Rest in Peace, PoP.  You are greatly missed.

 

PoP Aguon’s World Famous Bread Pudding

Recipe by Pedro “PoP” Aguon
as shared by his daughter, Arlene Sablan Aguon
PoP Augon's World Famous Bread Pudding

PoP Augon’s World Famous Bread Pudding

 

PoP’s daughter, Arlene, says this about making PoP’s World Famous Bread Pudding:

“Please note that my father DID NOT measure his ingredients, so I am attempting to record what I saw.  He usually prepared a huge banquet sized pan of pudding for our gatherings so you can downsize as needed.

An IMPORTANT PoP Aguon SECRET:  for 1 cup of cubed bread, use 1 cup whole milk, 1 egg, 1 1/2 tablespoons sugar, 2 tablespoons butter and 1 teaspoon vanilla extract.  This will be the foundation for your bread pudding custard base.”

INGREDIENTS:

1 loaf of FRESH bread (white, wheat, whole grain, according to your taste).  Break it down to small 1/2 inch cubes or torn pieces.  Lay the bread pieces in a prepared buttered or Smart Balance/Pam sprayed heavy pan.  (One loaf = 12 cups of bread pieces).

Bread Pudding Base:
  • 12 cups of cubed/torn bread (layered loosely in your pan)
  • 12 large eggs
  • 12 cups of whole milk
  • 1 cup of butter or margarine
  • 1 cup of sugar or more to your taste
  • 1/4 cup of pure vanilla extract (don’t use imitation)
  • 1 teaspoon salt
Custard Topping:
  • 6 eggs
  • 1 cup of sugar
  • 1/4 cup of cornstarch
  • 6 cups of milk
  • 1 cup of softened butter
  • 1 teaspoon salt
  • 6 teaspoons of vanilla extract
  • Cinnamon or nutmeg
Directions for Bread Pudding Base:

1.  Slowly beat your eggs, butter, salt and gradually add your milk and mix until fully incorporated.  Add your vanilla.  Gently pour your wet custard solution over your bread in the pan.  IMPORTANT:  Do not push down the bread.  Let the bread NATURALLY soak up the wet mixture for at least 15-20 minutes.

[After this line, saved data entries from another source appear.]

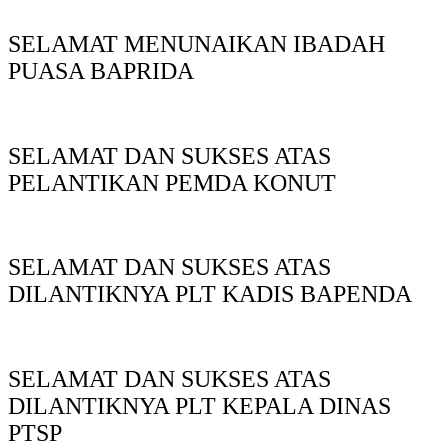
SELAMAT MENUNAIKAN IBADAH
PUASA BAPRIDA
SELAMAT DAN SUKSES ATAS
PELANTIKAN PEMDA KONUT
SELAMAT DAN SUKSES ATAS
DILANTIKNYA PLT KADIS BAPENDA
SELAMAT DAN SUKSES ATAS
DILANTIKNYA PLT KEPALA DINAS
PTSP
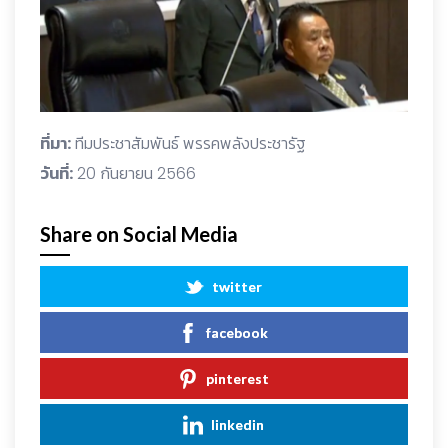
ที่มา:
ทีมประชาสัมพันธ์ พรรคพลังประชารัฐ
วันที่:
20 กันยายน 2566
Share on Social Media
twitter
facebook
pinterest
linkedin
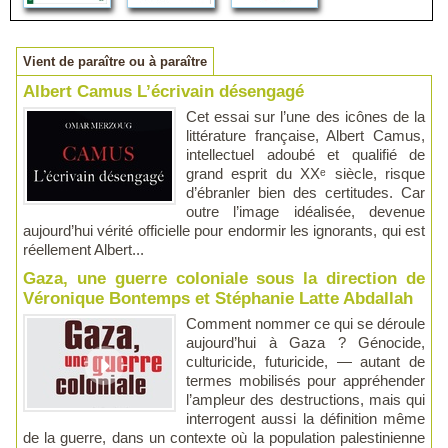
Vient de paraître ou à paraître
Albert Camus L’écrivain désengagé
Cet essai sur l’une des icônes de la
littérature française, Albert Camus,
intellectuel adoubé et qualifié de
grand esprit du XXᵉ siècle, risque
d’ébranler bien des certitudes. Car
outre l’image idéalisée, devenue
aujourd’hui vérité officielle pour endormir les ignorants, qui est
réellement Albert...
Gaza, une guerre coloniale sous la direction de
Véronique Bontemps et Stéphanie Latte Abdallah
Comment nommer ce qui se déroule
aujourd’hui à Gaza ? Génocide,
culturicide, futuricide, — autant de
termes mobilisés pour appréhender
l’ampleur des destructions, mais qui
interrogent aussi la définition même
de la guerre, dans un contexte où la population palestinienne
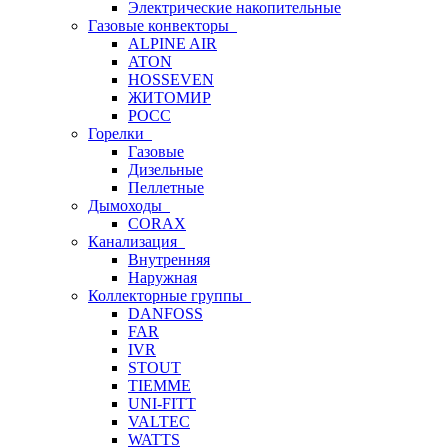
Электрические накопительные
Газовые конвекторы
ALPINE AIR
ATON
HOSSEVEN
ЖИТОМИР
РОСС
Горелки
Газовые
Дизельные
Пеллетные
Дымоходы
CORAX
Канализация
Внутренняя
Наружная
Коллекторные группы
DANFOSS
FAR
IVR
STOUT
TIEMME
UNI-FITT
VALTEC
WATTS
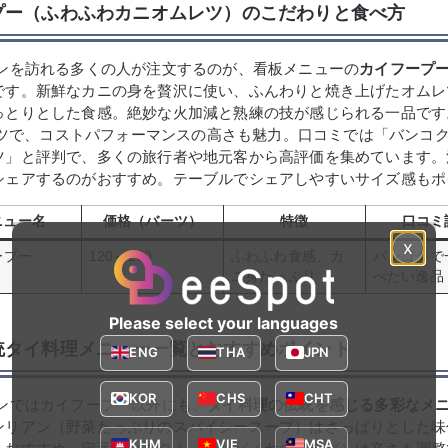
プー（ふわふわカニオムレツ）のこだわりと食べ方
ソンを訪れる多くの人が注文するのが、看板メニューの
カイフープ
です。新鮮なカニの身を贅沢に使い、ふんわりと焼き上げたオムレ
っとりとした食感。絶妙な火加減と熟練の技が感じられる一品です
バーツで、コストパフォーマンスの高さも魅力。口コミでは「バンコ
ツ」と評判で、多くの旅行者や地元客から高評価を集めています。
シェアするのがおすすめ。テーブルでシェアしやすいサイズ感もポ
ニュー名
価格（バーツ）
特徴
口コミ
x
ープー
120～200
ふわふわ食感、カ
バンコクで
ニ身たっぷり
べたい逸品
Please select your languages
統タイ料理メニュー一覧とおすすめポイント
ENG
THA
JPN
KOR
CHS
CHT
ソンではカイフープー以外にも、
タイ料理の伝統を感じる多彩なメ
ンリアン（野菜たっぷりのスパイシースープ）はさっぱりとした味
KHM
VIE
MSA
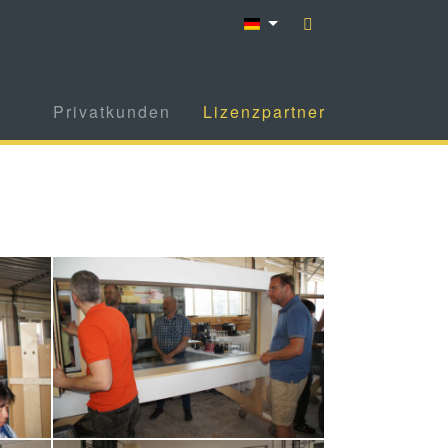
Privatkunden
Lizenzpartner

2.  Place the pan in a pre-heated oven set at 350 degrees.  Bake for an hour and a half.  Your bread pudding base will puff up to a soufflé texture.  DO NOT PIERCE OR TOUCH!  The soufflé texture will be jiggly.  Remove and set on a rack to cool.  As the bread base cools the soufflé texture will start to compact and settle.

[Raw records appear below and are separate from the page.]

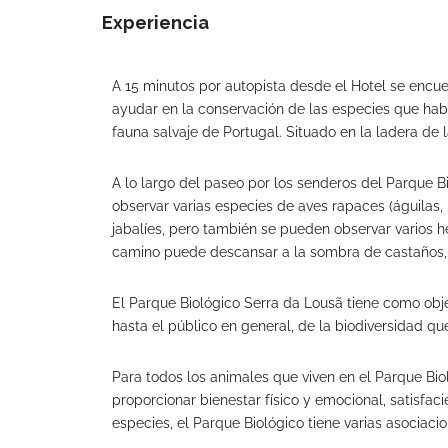
Experiencia
A 15 minutos por autopista desde el Hotel se encuent
ayudar en la conservación de las especies que habi
fauna salvaje de Portugal. Situado en la ladera de
A lo largo del paseo por los senderos del Parque B
observar varias especies de aves rapaces (águilas, b
jabalíes, pero también se pueden observar varios h
camino puede descansar a la sombra de castaños, r
El Parque Biológico Serra da Lousã tiene como objet
hasta el público en general, de la biodiversidad qu
Para todos los animales que viven en el Parque Biol
proporcionar bienestar físico y emocional, satisfa
especies, el Parque Biológico tiene varias asociaci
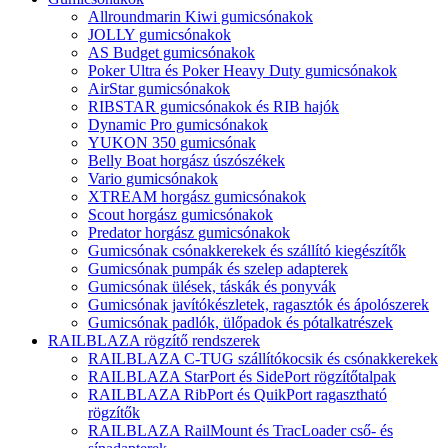
Allroundmarin Kiwi gumicsónakok
JOLLY gumicsónakok
AS Budget gumicsónakok
Poker Ultra és Poker Heavy Duty gumicsónakok
AirStar gumicsónakok
RIBSTAR gumicsónakok és RIB hajók
Dynamic Pro gumicsónakok
YUKON 350 gumicsónak
Belly Boat horgász úszószékek
Vario gumicsónakok
XTREAM horgász gumicsónakok
Scout horgász gumicsónakok
Predator horgász gumicsónakok
Gumicsónak csónakkerekek és szállító kiegészítők
Gumicsónak pumpák és szelep adapterek
Gumicsónak ülések, táskák és ponyvák
Gumicsónak javítókészletek, ragasztók és ápolószerek
Gumicsónak padlók, ülőpadok és pótalkatrészek
RAILBLAZA rögzítő rendszerek
RAILBLAZA C-TUG szállítókocsik és csónakkerekek
RAILBLAZA StarPort és SidePort rögzítőtalpak
RAILBLAZA RibPort és QuikPort ragasztható
rögzítők
RAILBLAZA RailMount és TracLoader cső- és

Directions for Custard Topping:

1.  Whip the eggs, sugar, cornstarch, 1 cup of milk, butter, and salt in your blender or with an electric mixer.  Meanwhile, in a heavy saucepan on low heat, warm the rest of your milk on a low setting (DO NOT SCALD your milk on a high setting).  Gradually add your mixture into the warm milk and constantly stir, so your eggs will be tempered.  Stir from the sides and bring to the middle of your saucepan to prevent lumping.

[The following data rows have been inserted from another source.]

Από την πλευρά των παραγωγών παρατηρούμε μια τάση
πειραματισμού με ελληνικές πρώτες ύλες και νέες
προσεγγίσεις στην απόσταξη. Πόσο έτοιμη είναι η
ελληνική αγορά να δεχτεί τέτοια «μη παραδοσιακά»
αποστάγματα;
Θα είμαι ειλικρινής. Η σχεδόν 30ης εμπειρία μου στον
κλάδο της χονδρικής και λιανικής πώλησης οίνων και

2.  Once the custard starts to thicken and bubble, cook to the desired consistency. PoP did not make his custard thick like Latiya.  He made it a little runny so it will seep into every nook and crevice of the bread pudding base.  Remove from heat and add your vanilla extract.  Cool for at least 15 minutes then pour the custard over the bread pudding base.  Sprinkle the top with cinnamon and ENJOY.